Tahsin  Keskin

Yerim senin blöfünü!

Tahsin Keskin

Dün gece geç bir saatte bir arkadaşım aradı.

Okumuş, yurt dışında eğitim görmüş, aklı başında biri.

Telefonda bana;

‘’Tahsin, savaşa giriyormuşuz, sen ne düşünüyorsun ‘’ diye sordu.

Ona telefonda söylediklerimi sizinle de paylaşma zorunluluğu hissediyorum.

Çünkü, insanlardaki ‘’şimdi ne olacak’’ ve ‘’panik havası’’ hiç hoşuma gitmedi.

Birileri bu panik havasından yararlansa da düşüncelerimi sizinle paylaşmak istiyorum.

Birincisi ve en önemlisi Türkiye ABD ile savaşa falan girdiği ve gireceği de yok.

Rahat olun.

ABD, bırakın Türkiye’yi, büsbütün düşman olduğu İran ile bile savaşa girmeye cesaret edemez.

Çünkü bu iki ülke ne Ürdün’e, ne Irak’a, ne Suriye’ye ne de Libya’ya benzemez.

Bu iki ülkenin tarihi ve savaş kültürü binlerce yıl öncesine dayanıyor.

Yani kaba tabir ile ‘’biraz sıkar’’.

İkincisi Kuzey Irak ve Suriye’nin kuzeyi bizim sürekli girdiğimiz bir bölge değil mi zaten.

Kanlı terör örgütü ile mücadelemiz hiç bitmedi ki zaten.

Ayrıca binlerce ABD askerinin olduğu zamanda bile girdiğimiz Kuzey Irak’ta şu anda sadece 50 ABD askeri var.
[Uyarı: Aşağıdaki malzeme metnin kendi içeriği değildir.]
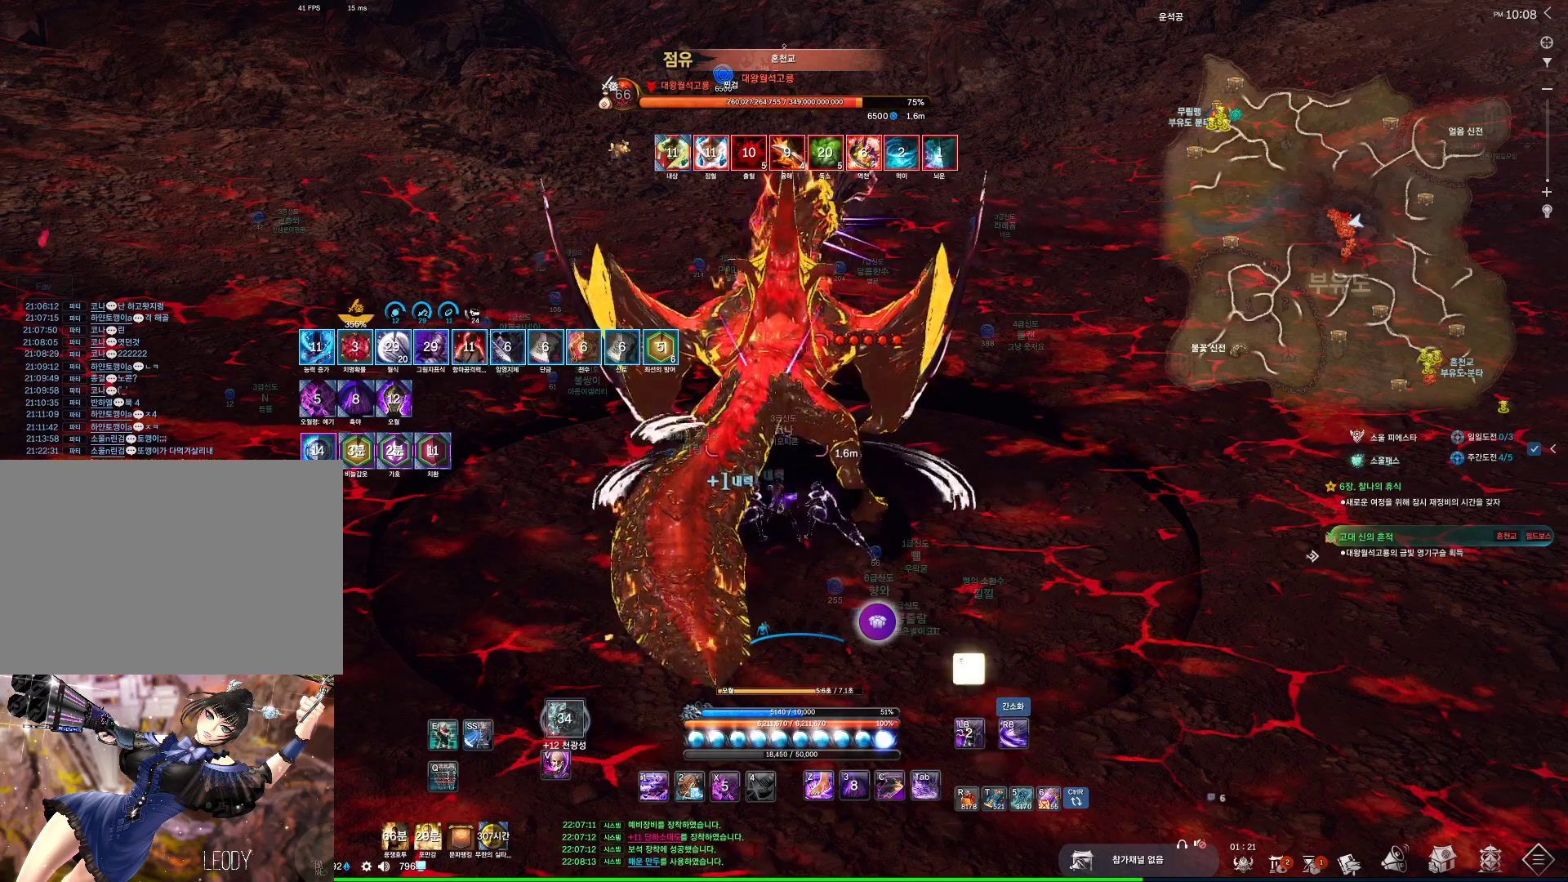
{"keys": [], "mouse": [], "events": [[367, "c", "down"], [467, "c", "up"]]}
Onlarında bulundukları yer belli.

O yüzden ABD ile savaşa girmeyiz, merak etmeyin.

Peki Trump, neden " Türkiye belirlediğim sınırların dışına çıkarsa ekonomisini mahvederim " dedi.

Siz buna da inanmayın.

Türkiye’yi hangi sınırların dışına çıkmakla tehdit ettiği belli değil.

Trump, kendi belirlediği sınırları bile söyleyemiyor.
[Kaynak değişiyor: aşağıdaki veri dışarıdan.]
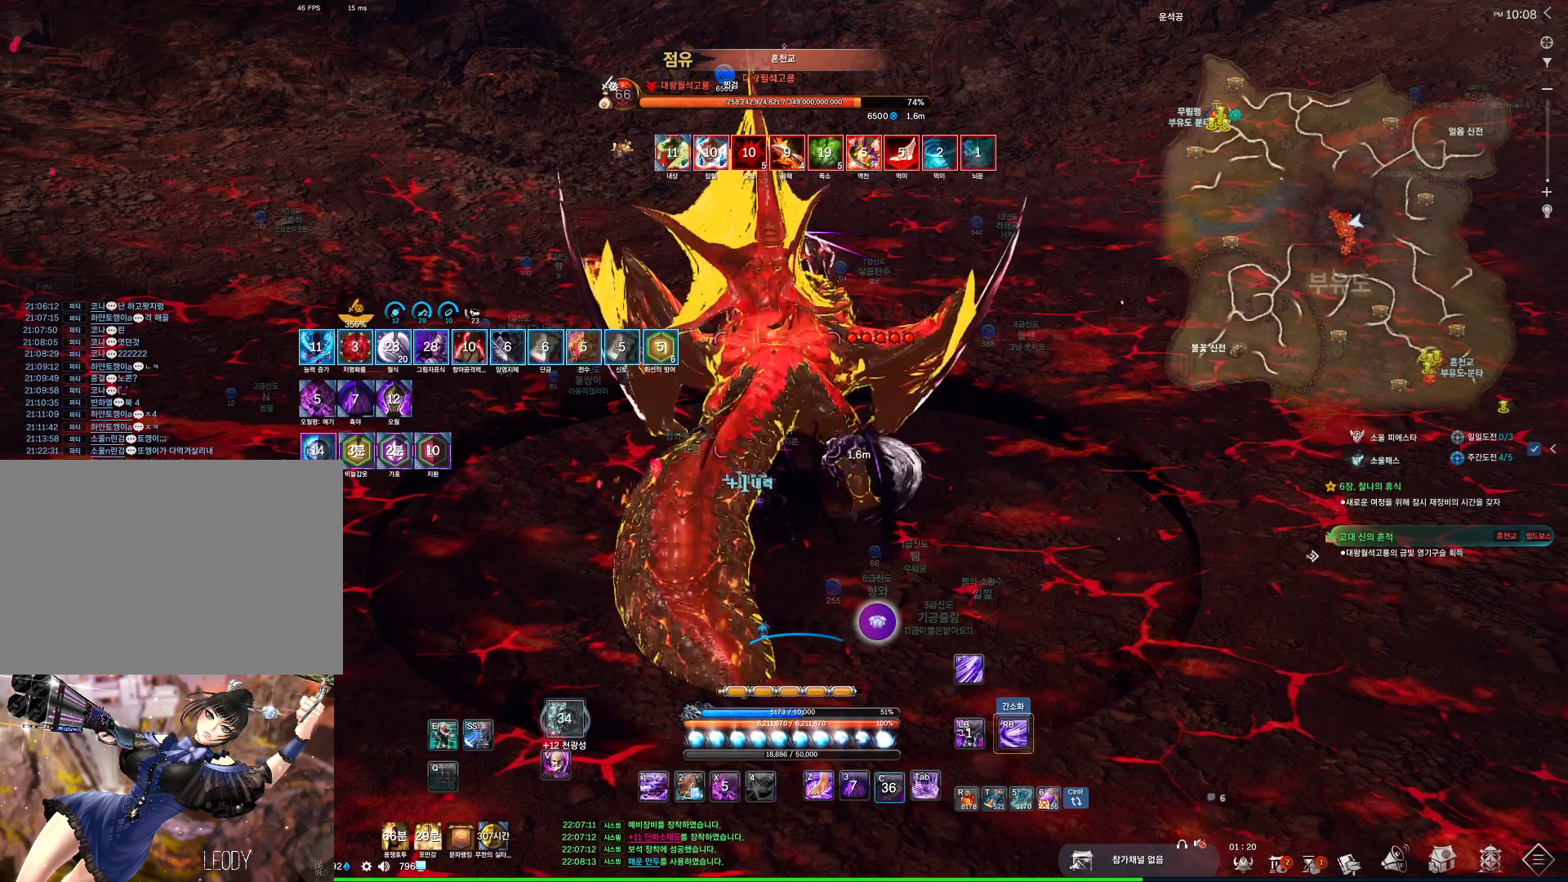
{"keys": ["4"], "mouse": [], "events": [[67, "4", "down"], [100, "4", "up"], [167, "4", "down"], [200, "4", "up"], [334, "4", "down"], [367, "4", "up"], [467, "4", "down"]]}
Bu da Trump’ın, blöfünden başka bir şey değil işte.

Açık ve net…

ABD, Kuzey Irak’ta saplanıp kaldı.

Milyarlarca dolar harcadı ve hiçbir kazanımı olmadı.

ABD, buraya gelirken Kürtlere de çok büyük sözler verdi ama bunların hiç biri de yerine getirmedi.

Şimdi Kürtler burada yapayalnız kaldı.

Türkiye ile baş başa kaldı.

Trump için bunun ABD iç siyasetinde elbette bir karşılığı ve bedeli olacak.

Bunun için tepkileri en aza indirmek için blöfler yapıyor.

2020’de ABD’de başkanlık seçimleri var.

Demokratlar çok tepkili ve durumu da iyi kullanacaklar gibime geliyor.

Demokratların ‘'cimrilik ve nefretle beslenen para avcısı'’ olarak gördükleri Trump’ın ve Cumhuriyetçilerin işi bu sefer daha zor olacak.

Ayrıca İsrail’in, Yahudi lobisinin tepkisini en aza indirmek için Trump’ın bir şeyler yapması gerekiyordu. O da bunu yaptı.

Hiç aklınız alıyor mu?

Türkiye’nin ekonomisini mahvederim diyeceksin, sonra da Kasım ayına Cumhurbaşkanı Erdoğan ile görüşme isteyeceksin.

Üstelik bu görüşmeyi de Cumhurbaşkanı Erdoğan kabul edecek.

Yerim senin blöfünü!

Ancak şunu net olarak söyleyebilirim.

Kuzey Irak’ta Türkiye’nin dediği oldu.

Her şey daha bitmedi elbette ama ortada bir başarı vardır.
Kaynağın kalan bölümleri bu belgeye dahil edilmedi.